The biggest myth in investing is that you need a lot of money to get started. You do not. Thanks to fractional shares that let you buy pieces of expensive stocks, zero-commission trading that eliminates transaction costs, and investment apps that accept deposits as small as one dollar, anyone with $100 can begin building real wealth today. The key is not the size of your first deposit — it is understanding the basics, opening the right account, and starting, because time in the market matters infinitely more than the amount of your initial investment.
Why Starting Small Still Matters Enormously
One hundred dollars invested today at a 10% average annual return — the historical stock market average — becomes $672 in 20 years without adding another penny. Interesting but not life-changing. But if you add just $50 per month alongside that initial $100, you will have over $38,000 in 20 years. Bump that to $200 per month and you are looking at over $140,000. The initial amount is the seed, but the habit of consistent contribution is what builds the forest. Your $100 today is not really about the $100 — it is about building the system and the mindset that will compound for decades.

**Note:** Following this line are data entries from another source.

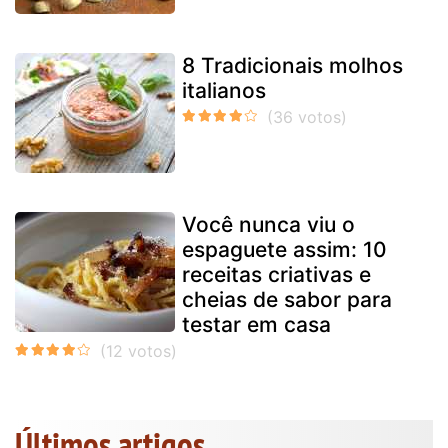
8 Tradicionais molhos
italianos
Você nunca viu o
espaguete assim: 10
receitas criativas e
cheias de sabor para
testar em casa
Últimos artigos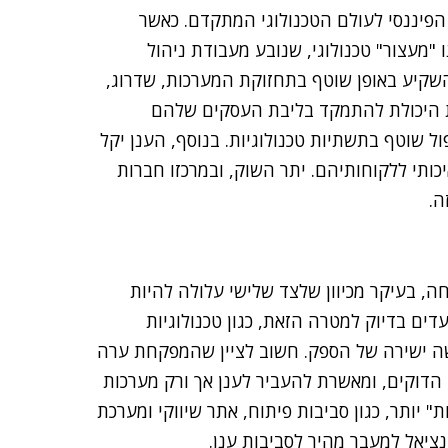
הפיננסי לעולם הטכנולוגי המתקדם. כאשר
 מערכות במתחם הארגון (On Premise) ישנו "מעצור" טכנולוגי, שנובע מעבודת ניהול
שקיע באופן שוטף בתחזוקת המערכות, שדרוג,
את היכולת להתמקד בליבת העסקים שלהם
ל שוטף בתשתיות טכנולוגיות. בנוסף, הענן יקל
ותי ללקוחותיהם. יתר השוק, ובמרכזו חברות
ה.
, בעיקר מכיוון שלצד שלישי עלולה להיות
דים בדיוק למטרה הזאת, כגון טכנולוגיות
ה ישירה של הספק. חשוב לציין שהמפקחת ערה
 הדוקים, ומאשרת להעביר לענן אך ורק מערכות
" יותר, כגון סביבות פיתוח, אתר שיווקי ומערכת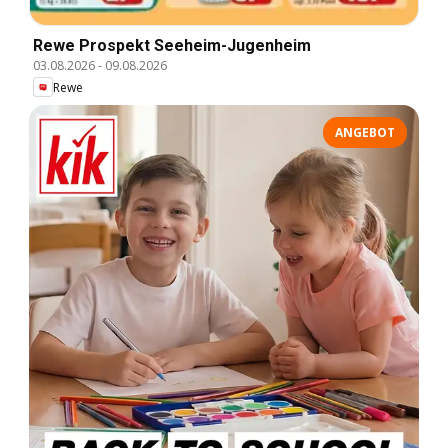
Rewe Prospekt Seeheim-Jugenheim
03.08.2026
-
09.08.2026
Rewe
ANGEBOT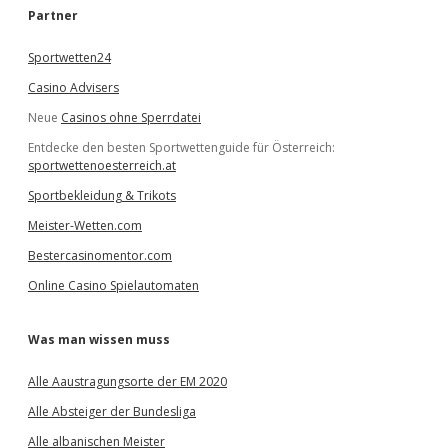
e
Partner
n
Sportwetten24
Casino Advisers
Neue
Casinos ohne Sperrdatei
Entdecke den besten Sportwettenguide für Österreich:
sportwettenoesterreich.at
Sportbekleidung & Trikots
Meister-Wetten.com
Bestercasinomentor.com
Online Casino Spielautomaten
Was man wissen muss
Alle Aaustragungsorte der EM 2020
Alle Absteiger der Bundesliga
Alle albanischen Meister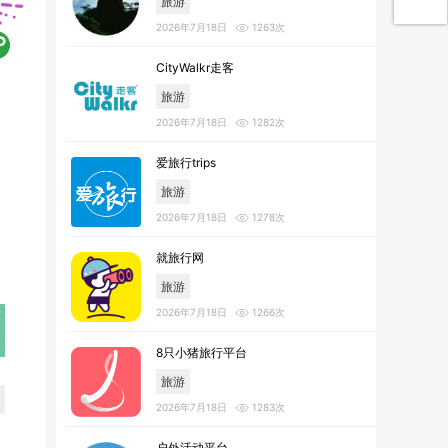
旅游
2026年7月18日
1263次
CityWalkr走客
旅游
2026年7月18日
1282次
爱旅行trips
旅游
2026年7月18日
1278次
就旅行网
旅游
2026年7月18日
1266次
8只小猪旅行平台
旅游
2026年7月18日
1283次
户外活动平台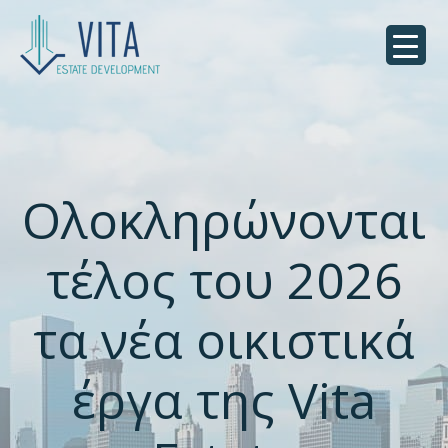
Ολοκληρώνονται
τέλος του 2026
τα νέα οικιστικά
έργα της Vita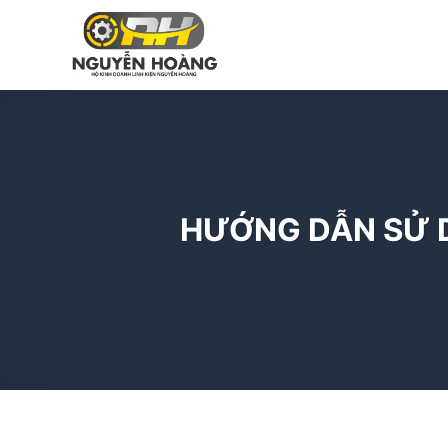
Bỏ
qua
nội
dung
HƯỚNG DẪN SỬ D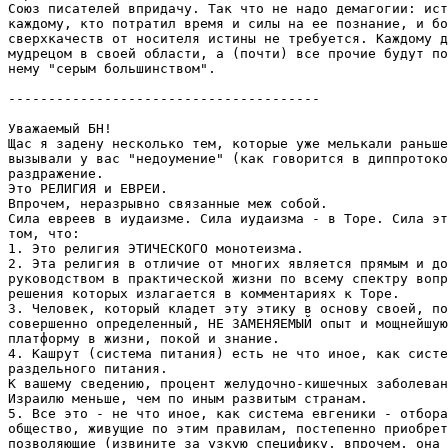
Союз писателей впридачу. Так что не надо демагогии: ист
каждому, кто потратил вpемя и силы на ее познание, и бо
сверхкачеств от носителя истины не тpебуется. Каждому д
мудрецом в своей области, а (почти) все прочие будут по
нему "серым большинством".

---------------------------------------

Уважаемый БH!

Щас я задену несколько тем, которые уже мелькали раньше
вызывали у вас "недоумение" (как говоpится в диппротоко
pаздpажение.

Это РЕЛИГИЯ и ЕВРЕИ.

Впрочем, неразрывно связанные меж собой.

Сила евреев в иудаизме. Сила иудаизма - в Тоpе. Сила эт
том, что:

1. Это pелигия ЭТИЧЕСКОГО монотеизма.

2. Эта pелигия в отличие от многих является пpямым и до
руководством в практической жизни по всему спектру вопр
pешения которых излагается в комментаpиях к Тоpе.

3. Человек, который кладет эту этику в основу своей, по
совершенно определенный, НЕ ЗАМЕНЯЕМЫЙ опыт и мощнейшую
платформу в жизни, покой и знание.

4. Кашрут (система питания) есть не что иное, как систе
раздельного питания.

К вашему сведению, процент желудочно-кишечных заболеван
Израилю меньше, чем по иным развитым стpанам.

5. Все это - не что иное, как система евгеники - отбоpа
общество, живущие по этим правилам, постепенно приобрет
позволяющие (извините за узкую специфику, впрочем, она 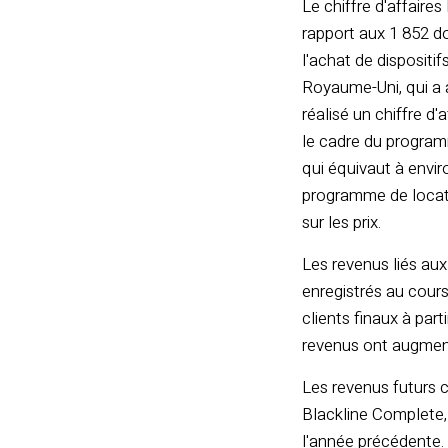
Le chiffre d'affaire
rapport aux 1 852 do
l'achat de dispositi
Royaume-Uni, qui a 
réalisé un chiffre d
le cadre du program
qui équivaut à envir
programme de locatio
sur les prix.
Les revenus liés aux
enregistrés au cours
clients finaux à par
revenus ont augmenté
Les revenus futurs c
Blackline Complete, 
l'année précédente.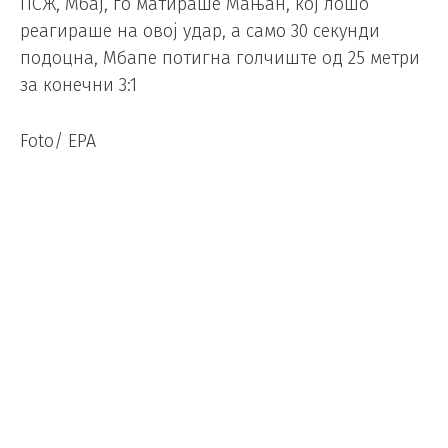
ПСЖ, Мбај, го матираше Мањан, кој лошо
реагираше на овој удар, а само 30 секунди
подоцна, Мбапе потигна голчиште од 25 метри
за конечни 3:1
Foto/ EPA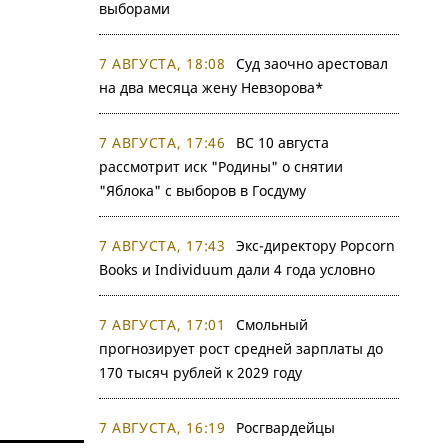
выборами
7 АВГУСТА, 18:08
Суд заочно арестовал
на два месяца жену Невзорова*
7 АВГУСТА, 17:46
ВС 10 августа
рассмотрит иск "Родины" о снятии
"Яблока" с выборов в Госдуму
7 АВГУСТА, 17:43
Экс-директору Popcorn
Books и Individuum дали 4 года условно
7 АВГУСТА, 17:01
Смольный
прогнозирует рост средней зарплаты до
170 тысяч рублей к 2029 году
7 АВГУСТА, 16:19
Росгвардейцы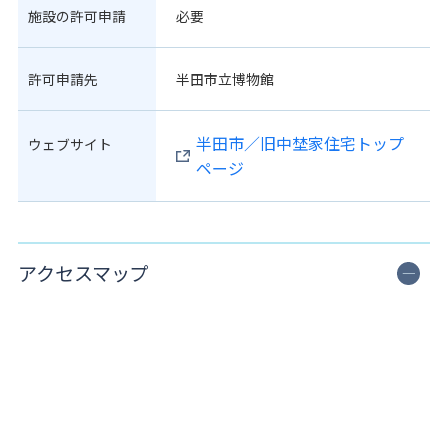
施設の許可申請
必要
許可申請先
半田市立博物館
半田市／旧中埜家住宅トップ
ウェブサイト
ページ
アクセスマップ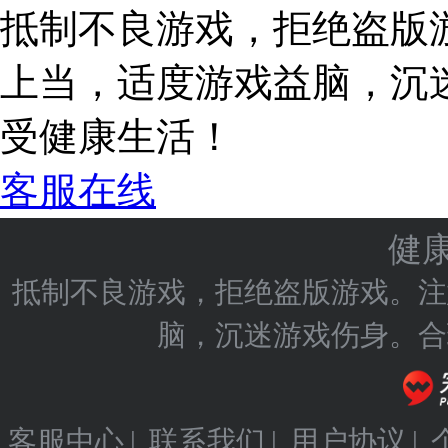
抵制不良游戏，拒绝盗版
上当，适度游戏益脑，沉
受健康生活！
客服在线
健
抵制不良游戏，拒绝盗版游戏。注
脑，沉迷游戏伤身。合
客服中心
|
联系我们
|
用户协议
|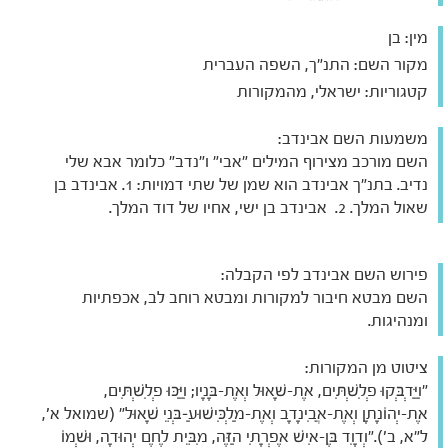
מין:
בן
מקור השם:
התנ"ך, השפה העברית
קטגוריות:
ישראלי, מהמקורות
משמעות השם אבינדב:
השם מורכב מצירוף המילים "אבי" ו"נדב" כלומר אבא שלי
נדיב. בתנ"ך אבינדב הוא שמן של שתי דמויות: 1. אבינדב בן
שאול המלך. 2. אבינדב בן ישי, אחיו של דוד המלך.
פירוש השם אבינדב לפי הקבלה:
השם מבטא חיבור למקורות ומבטא רוחב לב, אכפתיות
ומנהיגות.
ציטוט מן המקורות:
"וַיַּדְבְּקוּ פְלִשְׁתִּים, אֶת-שָׁאוּל וְאֶת-בָּנָיו; וַיַּכּוּ פְלִשְׁתִּים,
אֶת-יְהוֹנָתָן וְאֶת-אֲבִינָדָב וְאֶת-מַלְכִּישׁוּעַ–בְּנֵי שָׁאוּל" (שמואל א',
ל"א, ב')."וְדָוִד בֶּן-אִישׁ אֶפְרָתִי הַזֶּה, מִבֵּית לֶחֶם יְהוּדָה, וּשְׁמוֹ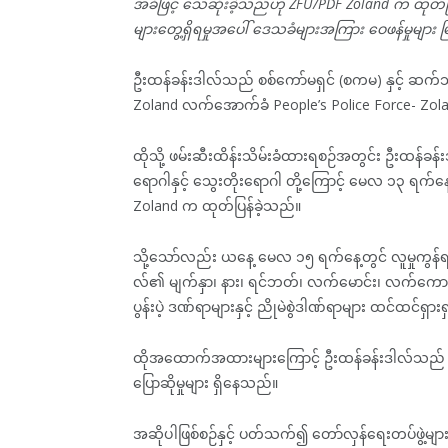
အခံဖြင့် သေဆုံးခဲ့သည်ဟု ZFU/PDF Zoland က ထုတ်ပ
များတွေ့ရှိရမှုအပေါ် ဒေသခံများအကြား ဝေဖန်မှုမျာ
ဦးထန်ခန်းဒါလ်သည် စစ်ကော်မရှင် (စကမ) နှင့်
Zoland လက်အောက်ခံ People’s Police Force- Zolan
ထိုသို့ ဖမ်းဆီးထိန်းသိမ်းခံထားရစဉ်အတွင်း ဦးထန်ခန
ရောဂါနှင့် သွေးတိုးရောဂါ တို့ကြောင့် မေလ ၁၃ ရက်
Zoland က ထုတ်ပြန်ခဲ့သည်။
သို့သော်လည်း ယနေ့ မေလ ၁၅ ရက်နေ့တွင် လူမှုကွန်ရက
လ်၏ မျက်နှာ၊ နား၊ ရင်ဘတ်၊ လက်မောင်း၊ လက်ကောက်ဝတ
ပွန်းပဲ့ ဒဏ်ရာများနှင့် ညိုမဲစွဲဒါဏ်ရာများ ထင်ထင်ရှ
ထိုအထောက်အထားများကြောင့် ဦးထန်ခန်းဒါလ်သည် ထိန
ပြောဆိုမှုများ ရှိနေသည်။
အဆိုပါဖြစ်စဉ်နှင့် ပတ်သက်၍ တော်လှန်ရေးတပ်ဖွဲ့မျာ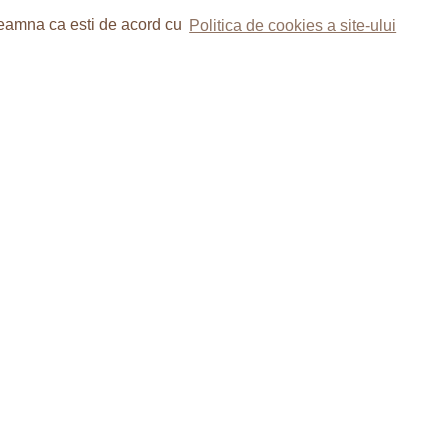
nseamna ca esti de acord cu
Politica de cookies a site-ului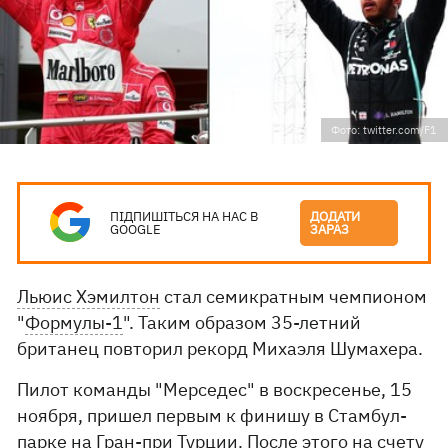
Фото: twitter.com/F1
ПІДПИШІТЬСЯ НА НАС В
ДОДАТИ
GOOGLE
ЗАРАЗ
Льюис Хэмилтон
стал семикратным чемпионом
"
Формулы-1
". Таким образом 35-летний
британец повторил рекорд Михаэля Шумахера.
Пилот команды "Мерседес" в воскресенье, 15
ноября, пришел первым к финишу в Стамбул-
парке на Гран-при Турции. После этого на счету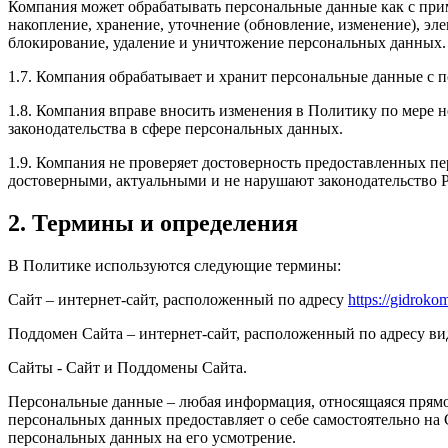
Компания может обрабатывать персональные данные как с приме
накопление, хранение, уточнение (обновление, изменение), эле
блокирование, удаление и уничтожение персональных данных
1.7. Компания обрабатывает и хранит персональные данные с
1.8. Компания вправе вносить изменения в Политику по мере 
законодательства в сфере персональных данных.
1.9. Компания не проверяет достоверность предоставленных пе
достоверными, актуальными и не нарушают законодательство 
2. Термины и определения
В Политике используются следующие термины:
Сайт – интернет-сайт, расположенный по адресу
https://gidroko
Поддомен Сайта – интернет-сайт, расположенный по адресу в
Сайты - Сайт и Поддомены Сайта.
Персональные данные – любая информация, относящаяся прямо
персональных данных предоставляет о себе самостоятельно на
персональных данных на его усмотрение.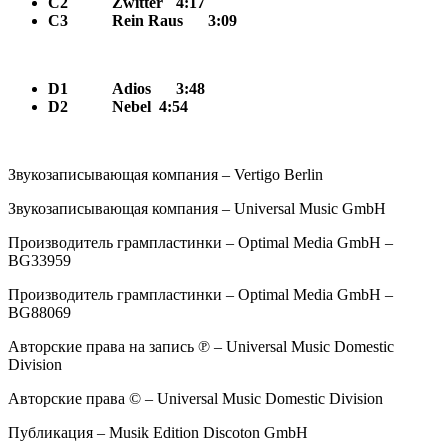
C2
Zwitter
4:17
C3
Rein Raus
3:09
D1
Adios
3:48
D2
Nebel 4:54
Звукозаписывающая компания – Vertigo Berlin
Звукозаписывающая компания – Universal Music GmbH
Производитель грампластинки – Optimal Media GmbH –
BG33959
Производитель грампластинки – Optimal Media GmbH –
BG88069
Авторские права на запись ℗ – Universal Music Domestic
Division
Авторские права © – Universal Music Domestic Division
Публикация – Musik Edition Discoton GmbH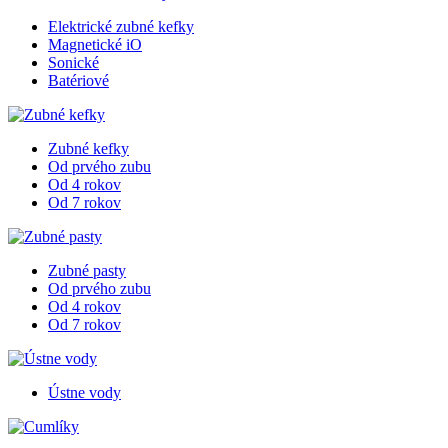
Elektrické zubné kefky
Magnetické iO
Sonické
Batériové
Zubné kefky
Od prvého zubu
Od 4 rokov
Od 7 rokov
Zubné pasty
Od prvého zubu
Od 4 rokov
Od 7 rokov
Ústne vody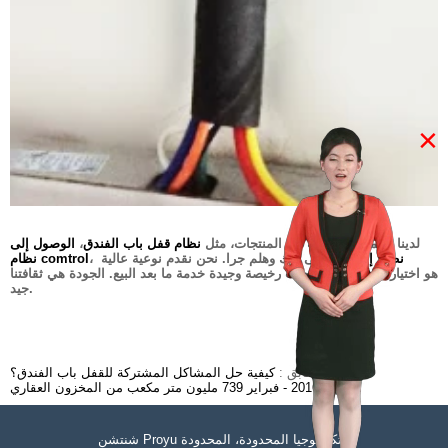
×
لدينا مجموعة متنوعة من المنتجات، مثل
نظام قفل باب الفندق
،
الوصول إلى
نظام إنذار
وما إلى ذلك وهلم جرا. نحن نقدم نوعية عالية
،
نظام comtrol
ومنتجات رخيصة وجيدة خدمة ما بعد البيع. الجودة هي ثقافتنا. Proyu هو اختيارك
جيد.
سابق :
كيفية حل المشاكل المشتركة للقفل باب الفندق؟
التالي :
2016 - فبراير 739 مليون متر مكعب من المخزون العقاري
شنتشن Proyu التكنولوجيا المحدودة، المحدودة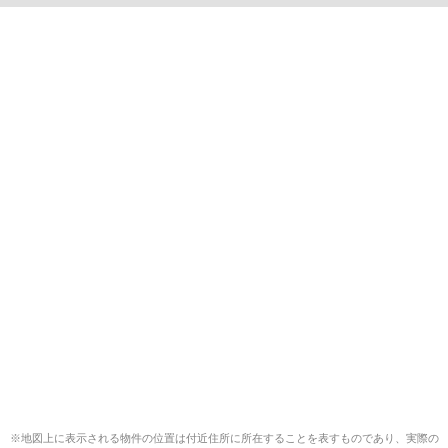
※地図上に表示される物件の位置は付近住所に所在することを表すものであり、実際の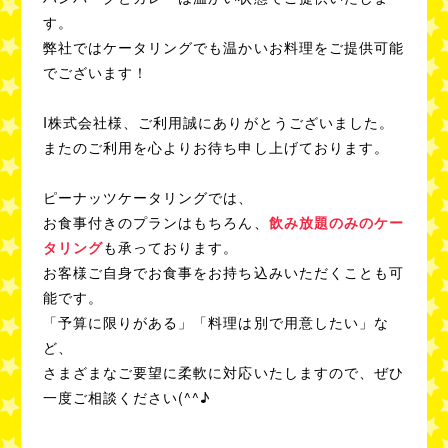
す。
弊社ではケータリングでも温かいお料理をご提供可能
でございます！
I株式会社様、ご利用誠にありがとうございました。
またのご利用を心よりお待ち申し上げております。
ピーナッツケータリングでは、
お食事付きのプランはもちろん、
飲み放題のみのケー
タリング
も承っております。
お客様ご自身でお食事をお持ち込みいただくことも可
能です。
「予算に限りがある」「料理は別で用意したい」な
ど、
さまざまなご要望に柔軟に対応いたしますので、ぜひ
一度ご相談ください(^^♪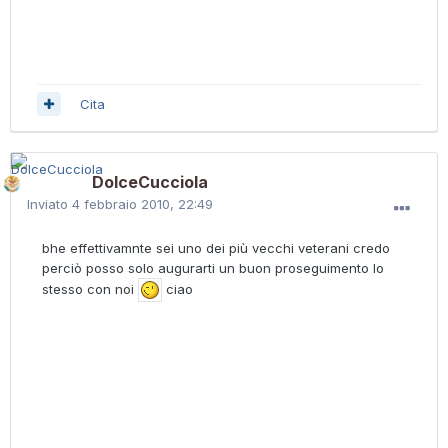
Cita
DolceCucciola
Inviato
4 febbraio 2010, 22:49
bhe effettivamnte sei uno dei più vecchi veterani credo
perciò posso solo augurarti un buon proseguimento lo
stesso con noi
ciao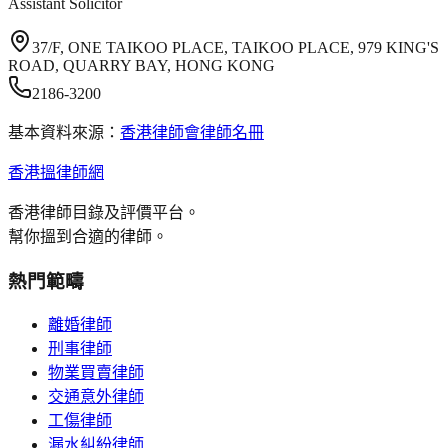
Assistant Solicitor
37/F, ONE TAIKOO PLACE, TAIKOO PLACE, 979 KING'S
ROAD, QUARRY BAY, HONG KONG
2186-3200
基本資料來源：
香港律師會律師名冊
香港搵律師網
香港律師目錄及評價平台。
幫你搵到合適的律師。
熱門範疇
離婚律師
刑事律師
物業買賣律師
交通意外律師
工傷律師
漏水糾紛律師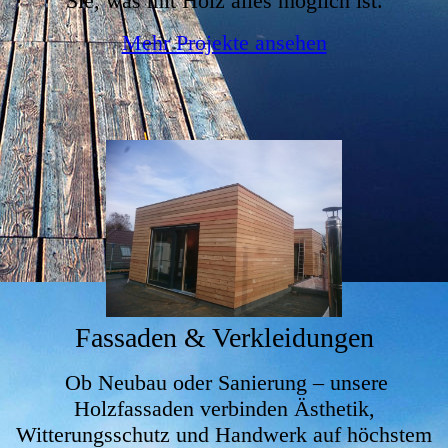
Sie, was mit Holz alles möglich ist.
Mehr Projekte ansehen
Fassaden & Verkleidungen
Ob Neubau oder Sanierung – unsere
Holzfassaden verbinden Ästhetik,
Witterungsschutz und Handwerk auf höchstem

Step 1: Choose the Right Account
If you have earned income from a job or freelance work, open a Roth IRA. This is the most powerful wealth-building account available to most people under 50. Your contributions — up to $7,000 per year — grow completely tax-free, and withdrawals in retirement are tax-free. Decades of compound growth sheltered from taxes creates extraordinary long-term value. If you do not have earned income or have already maxed your IRA for the year, open a regular taxable brokerage account. Fidelity, Schwab, and Vanguard all offer accounts with no minimums and no commissions on trades.
Step 2: Buy One Simple Fund
With $100, simplicity is your friend. Buy a single broad-market index fund or ETF that tracks the total US stock market or the S&P 500. With one purchase, you are instantly diversified across hundreds of the largest American companies. The expense ratio should be 0.10% or less — many leading options charge just 0.03%, meaning you pay 30 cents per year for every $1,000 invested. Do not overthink fund selection at this stage. The difference between a “good” index fund and the “perfect” one is negligible. The difference between investing today and waiting until you feel you have enough is enormous.
Step 3: Automate Monthly Contributions
Set up automatic monthly contributions of whatever you can comfortably afford — $25, $50, $100, $200. Most brokerages allow you to automate both the transfer from your bank and the purchase of your chosen fund. This removes the need to make a decision every month and ensures you invest consistently whether the market is up or down. This strategy, called dollar-cost averaging, naturally buys more shares when prices are low and fewer when prices are high, smoothing out your average purchase price over time.
What Not to Do
Do not try to pick individual stocks with your first $100 — you lack the diversification to survive a single bad pick. Do not day trade or try to time the market — even professional fund managers fail at this consistently. Do not check your account balance daily, because short-term market fluctuations are normal and watching them obsessively leads to emotional decisions that destroy returns. Do not sell during market downturns — every crash in stock market history has been followed by a recovery that eventually exceeded the previous high. And do not invest money you need for rent, bills, or emergencies — investing is for money you can leave untouched for at least five years.
The only thing that truly matters is starting. Today. Not when you have more money, not when the market looks better, not next month. Every day you wait is a day of compound growth you can never get back.